7. Alternatives to the PFTC?
Two popular alternatives to the PFTC are the "directed trust" and the "Special Purpose LLC" to serve as trust protector, investment and distribution committee. Frequently, these two alternatives are used in tandem with each other.
Alternative #1: A “directed” trust is generally drafted so that a Trustees’ duties and discretion as to distributions and/or investments are removed by a provision in the trust agreement and/or by state statute and given to an investment committee/trustee, distribution committee/trustee, a trust advisor and/or trust protector. The general structure of a modern trust using a directed trustee is as follows:
1. An Administrative trustee (i.e. SDTC) who is typically based in a “directed” trust statute state (i.e. South Dakota) and/or is drafted into such a role in the trust document and exonerated from acting in a “directed” capacity. The administrative trustee is not responsible for the trust’s investment management, but instead takes direction from the Investment Committee. The administrative trustee’s typical duties are to title and take ownership of the trust assets, establish and maintain a trust bank account, prepare and/or sign the trust tax returns, prepare and send trust statements, make distributions and receive contributions, etc… Additionally, the administrative trustee ensures that the trust document is followed (i.e. if the investment managers are investing in hedge funds and the trust document prohibits hedge fund investing).
2. An Investment Trustee or Committee is typically comprised of the client’s family members and/or investment advisors, consultants and managers. The Investment Committee directs the administrative trustee (i.e. SDTC) regarding investment management of the trust. Generally, the grantor names a family member or members as the investment committee and they in turn hire the appropriate investment professionals. Alternatively, an investment professional may be hired directly as the investment committee. The Investment Committee may also direct and manage insurance, closely-held stock, partnerships, LLCs, real estate, art, and other illiquid assets held by the trust. Committee members may be chosen based upon their experience and expertise with a particular asset class.
3. A Distribution Trustee or Committee is also generally established to determine when discretionary trust distributions should be made. This committee is typically comprised of both family and independent members to accommodate both tax and non-tax sensitive distributions.

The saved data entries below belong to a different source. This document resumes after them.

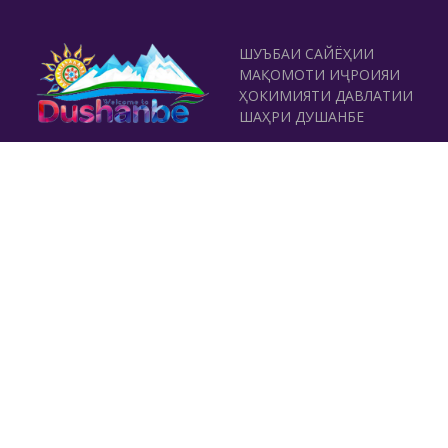
ШУЪБАИ САЙЁҲИИ
МАҚОМОТИ ИҶРОИЯИ
ҲОКИМИЯТИ ДАВЛАТИИ
ШАҲРИ ДУШАНБЕ
ТАМОС
Хиёбони Рӯдакӣ 42, Душанбе
(+992 37) 2231119
,
(+992 37) 231829
rushdi.sayohi@gmail.com
www.dushanbe-travel.tj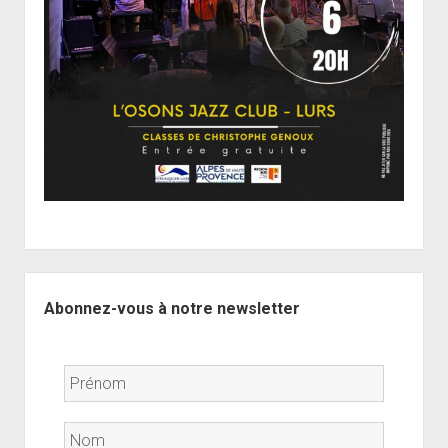
Sidebar
Abonnez-vous à notre newsletter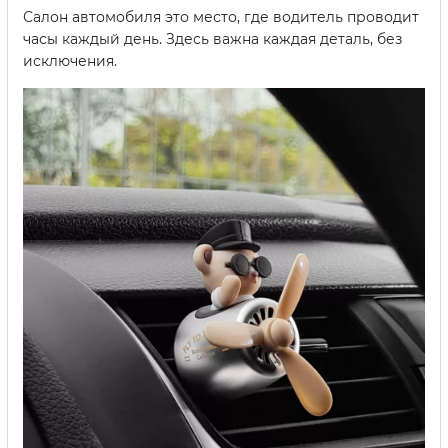
Салон автомобиля это место, где водитель проводит
часы каждый день. Здесь важна каждая деталь, без
исключения.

The administrative trustee (i.e. SDTC) may also play a role on this committee as an independent committee member for tax sensitive distribution purposes.

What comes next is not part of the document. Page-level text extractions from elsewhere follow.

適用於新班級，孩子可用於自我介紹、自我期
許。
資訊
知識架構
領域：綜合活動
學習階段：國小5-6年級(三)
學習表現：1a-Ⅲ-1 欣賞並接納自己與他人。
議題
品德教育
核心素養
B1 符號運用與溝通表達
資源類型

4. Trust Protector: The Trust Protector is also being utilized more and more with domestic trusts to supplement the investment and distribution committees of many “directed trusts”. The first trust protector statute in the U.S. was in 1997 (SDCL-55-1B-6). Several states now have trust protector statutes. Advisors are drafting the trust protector function into the trust documents even in states without specific statutes.

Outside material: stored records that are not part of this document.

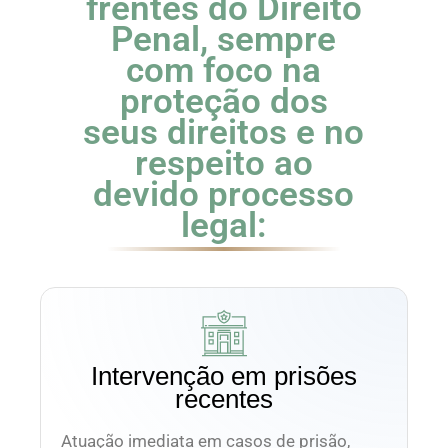
frentes do Direito
Penal, sempre
com foco na
proteção dos
seus direitos e no
respeito ao
devido processo
legal:
Intervenção em prisões
recentes
Atuação imediata em casos de prisão,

Some of the common powers given to a trust protector are as follows:
(1). Modify or amend the trust instrument to achieve favorable tax status or respond to changes in the Internal Revenue Code, state law, or the rulings and regulations thereunder;
(2). Increase or decrease the interests of any beneficiaries to the trust;
(3). Modify the terms of any power of appointment granted by the trust. However, a modification or amendment may not grant a beneficial interest to any individual or class of individuals not specifically provided for under the trust instrument;
(4). Remove and appoint a trustee, trust advisor, investment committee member, or distribution committee member;
(5). Terminate the trust;
(6). Veto or direct trust distributions;
(7). Change situs or governing law of the trust, or both;
(8). Appoint a successor trust protector;
(9). Interpret terms of the trust instrument at the request of the trustee;
(10). Advise the trustee on matters concerning a beneficiary; and
(11). Amend or modify the trust instrument to take advantage of laws governing restraints on alienation, distribution of trust property, or the administration of the trust.